Thanks to Charles Murray, I was able to find the SDs for the 1980s and I had already found the SDs for the 1970s.

What about the 1960s? I recently discovered this data from the 1960 norming study:

Unfortunately the data is stratified by sex (if they tried that today they’d need categories for non-binary, gender fluid, two spirit). Well to determine the mean of the entire cohort, we take the weighted average (52% female) so verbal mean = 0.52(376) + 0.48(372) = 374. Math mean = 0.52(385) + 0.48(438) = 410.

These figures perfectly match the 1960 figures from The Bell Curve book which I showed at the top of this article so I must have done something right!
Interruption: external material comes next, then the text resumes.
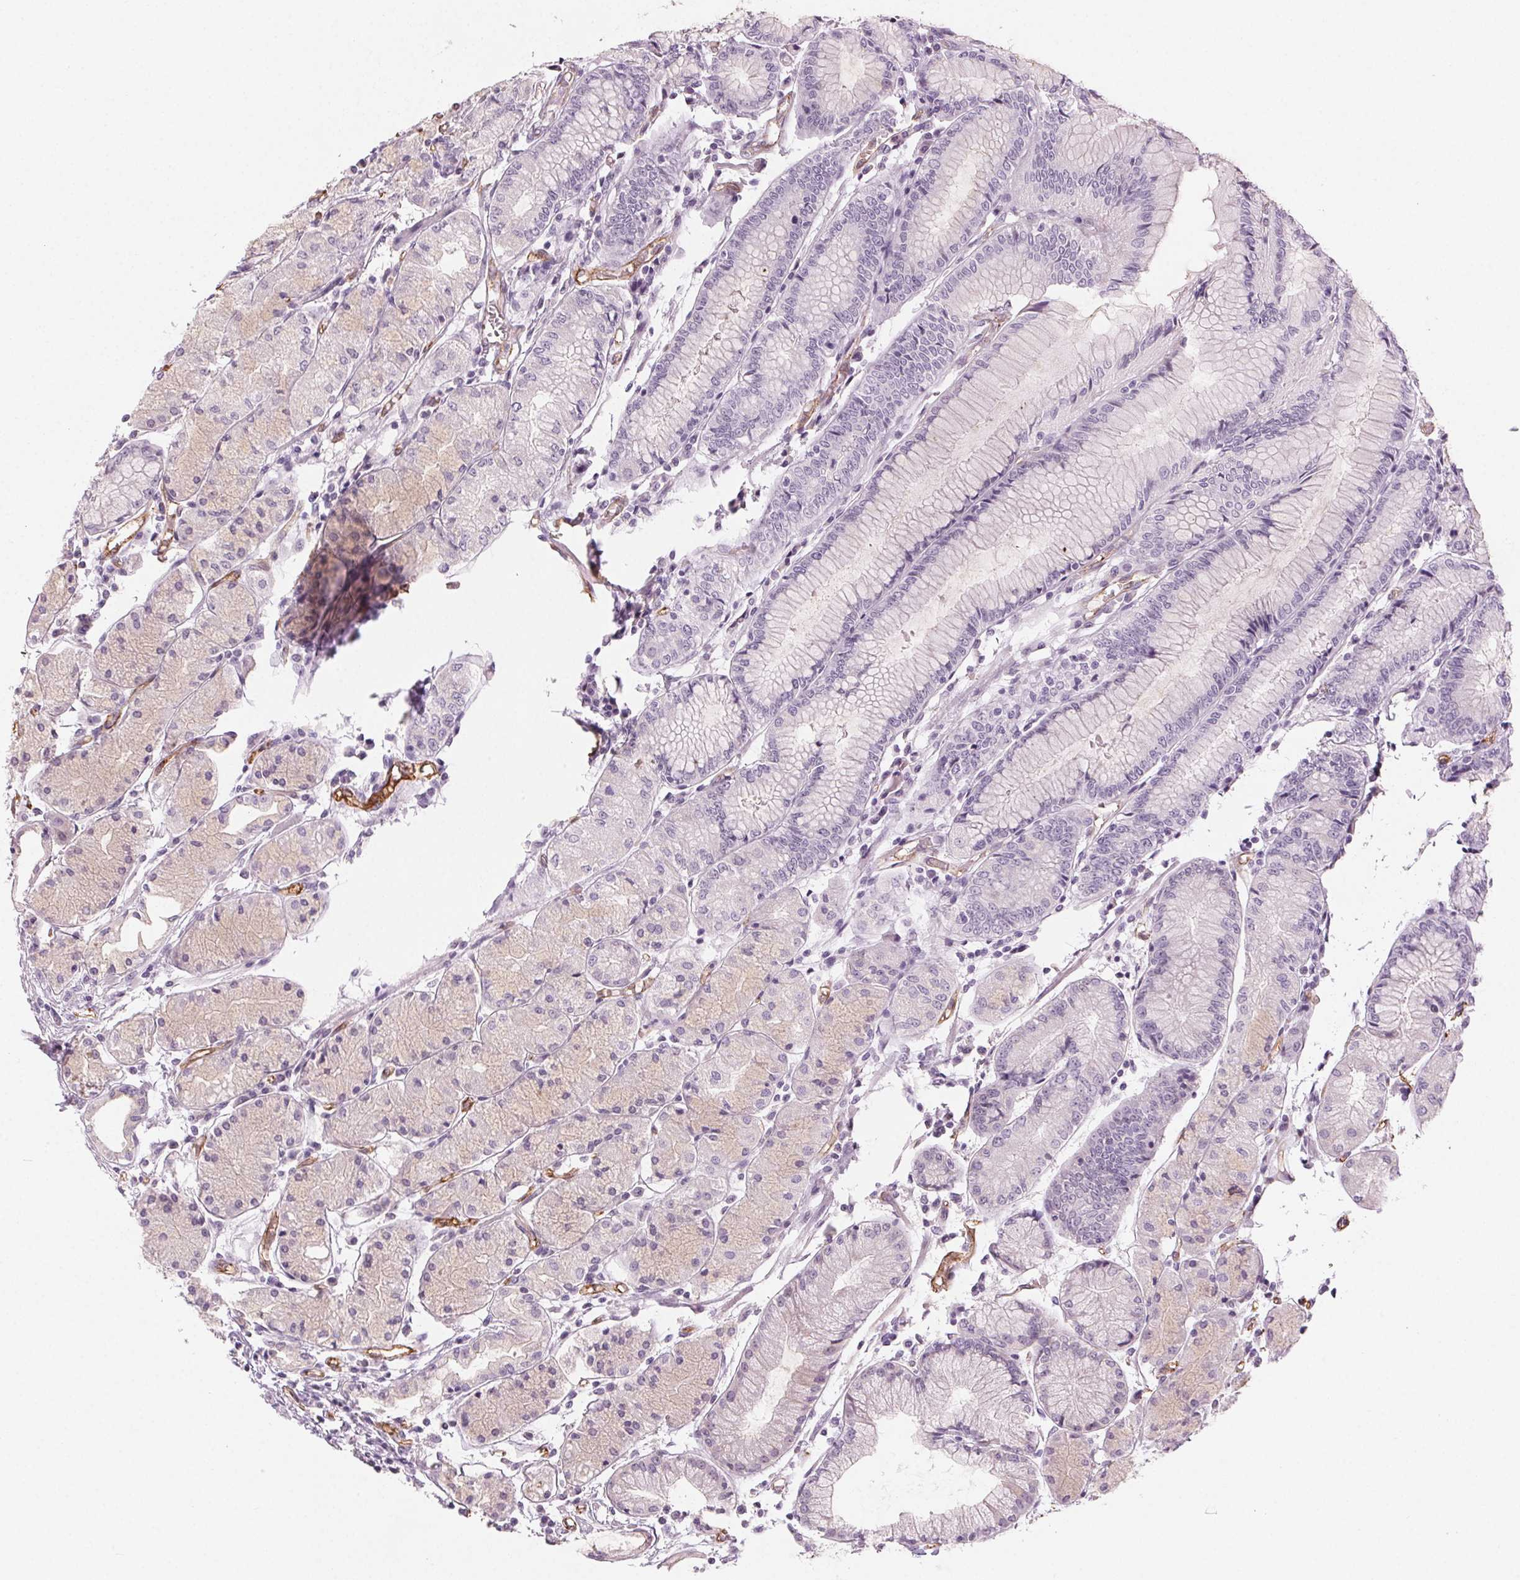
{"staining": {"intensity": "negative", "quantity": "none", "location": "none"}, "tissue": "stomach", "cell_type": "Glandular cells", "image_type": "normal", "snomed": [{"axis": "morphology", "description": "Normal tissue, NOS"}, {"axis": "topography", "description": "Stomach, upper"}], "caption": "This is an immunohistochemistry (IHC) histopathology image of normal stomach. There is no expression in glandular cells.", "gene": "AIF1L", "patient": {"sex": "male", "age": 69}}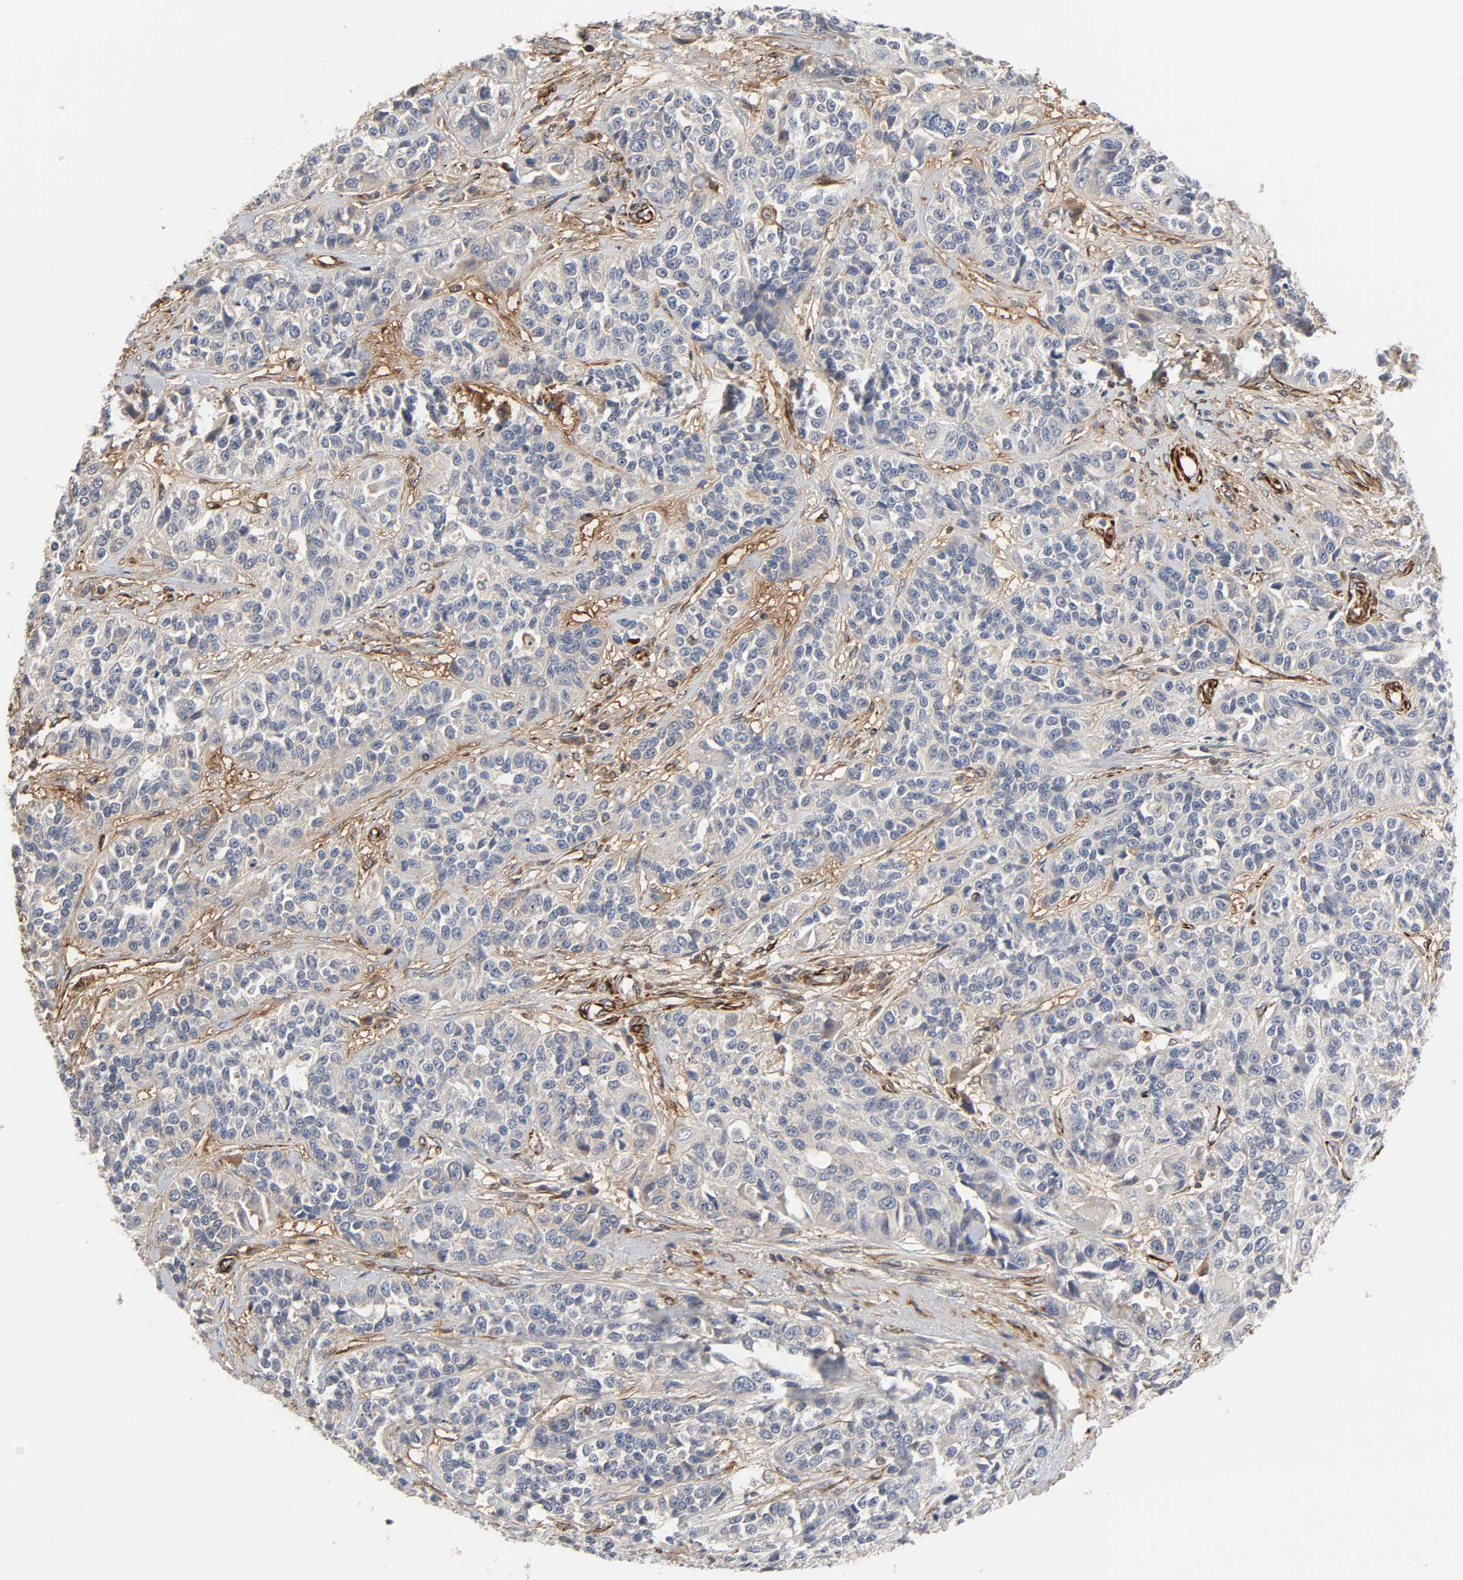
{"staining": {"intensity": "weak", "quantity": "<25%", "location": "cytoplasmic/membranous"}, "tissue": "urothelial cancer", "cell_type": "Tumor cells", "image_type": "cancer", "snomed": [{"axis": "morphology", "description": "Urothelial carcinoma, High grade"}, {"axis": "topography", "description": "Urinary bladder"}], "caption": "Immunohistochemical staining of human high-grade urothelial carcinoma displays no significant staining in tumor cells.", "gene": "FAM118A", "patient": {"sex": "female", "age": 81}}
Now combining the SDs of men and women is much more difficult (even chat GPT can’t do it!). You can’t just average them because the size of the combined SD is not just a function of the two SDs, but how far apart the two means are. Of course if we assume the male, female, and sex-combined distributions are all perfectly Gaussian it’s kind of easy to estimate, but estimating is very different from actually calculating (and when men and women are too far apart, it’s probably impossible for all three distributions to be Gaussian.

To determine the sex-combined SD we must first determine the Sum of Squares:

Sum of Squares = female n*(female sd^2 + female mean^2) + male n*(male sd^2 + male mean^2)

And then:

sex combined standard deviation is SQRT(Sum of Squares / sex combined N – sex combined mean^2)

And so for 1960, the sex-combined mean and SD for verbal and math respectively were 374; 116 and 410; 114 respectively.

To determine the sex-combined composite mean we just add the verbal + math mean = 784, and assuming the 0.67 correlation between verbal and math and the below formula (Herrnstein & Murray, 1994, page 779), the composite SD was 210.